:: Passage ::
:::
This extensible software architecture exploits object oriented programming techniques to offer interoperability between software and hardware and among different vendors' products. Perhaps the best known implementation of COM is Microsoft's OLE (Object Linking and Embedding) which provides a powerful means for applications to interact and interoperate. Microsoft's strategy is now to use COM in all new software architectures including ActiveMovie.
What is a component object ?
A component object is software code and associated data that perform a specific processing function in a system. In multimedia applications, we care about data processing. Data processing involves transformations. In electrical engineering terms, transformations are produced by filters, so one component object is called a "filter" in ActiveMovie terminology. For example, reading an AVI file from disk, decompressing a motion-JPEG stream and controlling the volume of audio playback are all functions that can be performed by a filter.
COM offers multiple advantages beyond the current VFW model:
Conventional programming techniques result in incompatibility problems when interfacing software modules compiled with different software languages (C, Basic, Pascal) . Similar incompatibilities occur between different CPUs (Alpha, Pentium, PowerPC, MIPS) and various operating systems (NT, 95, UNIX, Mac-OS).
:::
:: Raw data ::
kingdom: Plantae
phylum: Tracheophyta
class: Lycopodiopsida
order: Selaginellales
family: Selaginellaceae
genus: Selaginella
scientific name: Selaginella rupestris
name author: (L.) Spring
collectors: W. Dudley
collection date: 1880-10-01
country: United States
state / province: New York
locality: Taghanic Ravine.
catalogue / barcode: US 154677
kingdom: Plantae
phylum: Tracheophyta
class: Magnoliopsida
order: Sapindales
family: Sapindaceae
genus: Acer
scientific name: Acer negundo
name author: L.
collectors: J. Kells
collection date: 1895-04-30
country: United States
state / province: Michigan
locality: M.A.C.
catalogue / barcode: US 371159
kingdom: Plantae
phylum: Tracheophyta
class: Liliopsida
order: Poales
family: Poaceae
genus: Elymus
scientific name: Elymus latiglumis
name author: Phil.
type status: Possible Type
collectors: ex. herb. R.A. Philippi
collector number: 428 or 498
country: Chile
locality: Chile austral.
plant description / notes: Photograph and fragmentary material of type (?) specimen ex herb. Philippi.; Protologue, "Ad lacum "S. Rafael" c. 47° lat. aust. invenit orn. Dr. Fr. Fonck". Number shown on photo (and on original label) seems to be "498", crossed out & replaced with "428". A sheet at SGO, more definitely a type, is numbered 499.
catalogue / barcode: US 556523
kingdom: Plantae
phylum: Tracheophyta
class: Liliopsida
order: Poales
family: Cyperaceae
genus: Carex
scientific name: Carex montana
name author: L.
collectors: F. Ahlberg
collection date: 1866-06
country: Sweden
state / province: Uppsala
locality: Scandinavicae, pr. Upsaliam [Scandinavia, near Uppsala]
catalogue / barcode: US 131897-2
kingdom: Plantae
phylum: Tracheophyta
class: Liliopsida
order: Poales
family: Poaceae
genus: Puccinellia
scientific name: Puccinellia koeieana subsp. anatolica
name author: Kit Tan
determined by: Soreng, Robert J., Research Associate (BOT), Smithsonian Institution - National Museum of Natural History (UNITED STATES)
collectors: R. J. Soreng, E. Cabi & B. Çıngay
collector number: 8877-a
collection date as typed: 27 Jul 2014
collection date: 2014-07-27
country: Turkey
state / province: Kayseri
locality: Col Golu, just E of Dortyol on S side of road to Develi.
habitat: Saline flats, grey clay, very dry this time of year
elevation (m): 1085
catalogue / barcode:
:::
:: Problem ::
Pick up the passage on COM and ActiveMovie after its final sentence and carry it forward.

:: Answer for the task ::
COM defines a binary standard that eliminates this problem -- binary descriptors are the lowest common denominator of all.
One basic problem hindering multi-vendor interoperability is: How can we ensure interoperability between different pieces of code that were designed at different times, in different parts of the world, by different software developers?
COM solves this problem by assigning a globally unique identifier (called GUID) to every interface and component object. This 128-bit integer code is guaranteed to be unique in the world across space and time. (There are 3.4 x 1038 different codes possible.) Because each component object is uniquely identified, there is no risk of confusion in trying to interface to the wrong component object.
COM provides the ability for an application to dynamically query the capability of a given filter and its interface. Thus, application software can adapt (without any code changes) to the availability of certain features in a particular system at a given time. For example, an editing application can query a particular video effects plug-in module, understand the specific effects that are provided in the module and allow the user to access these capabilities.
COM allows interfaces to communicate between different hardware processors, different operating systems, different software processes in the same machine and even between multiple processors through networks.
COM technology provides the facility to use code over and over. In fact, existing component objects can be easily incorporated into new ones. The new component object inherits the features of the parent component. This speeds development and also ensures more reliable software. New code gains an immediate level of reliability by virtue of being built on an existing, thoroughly-tested, component object.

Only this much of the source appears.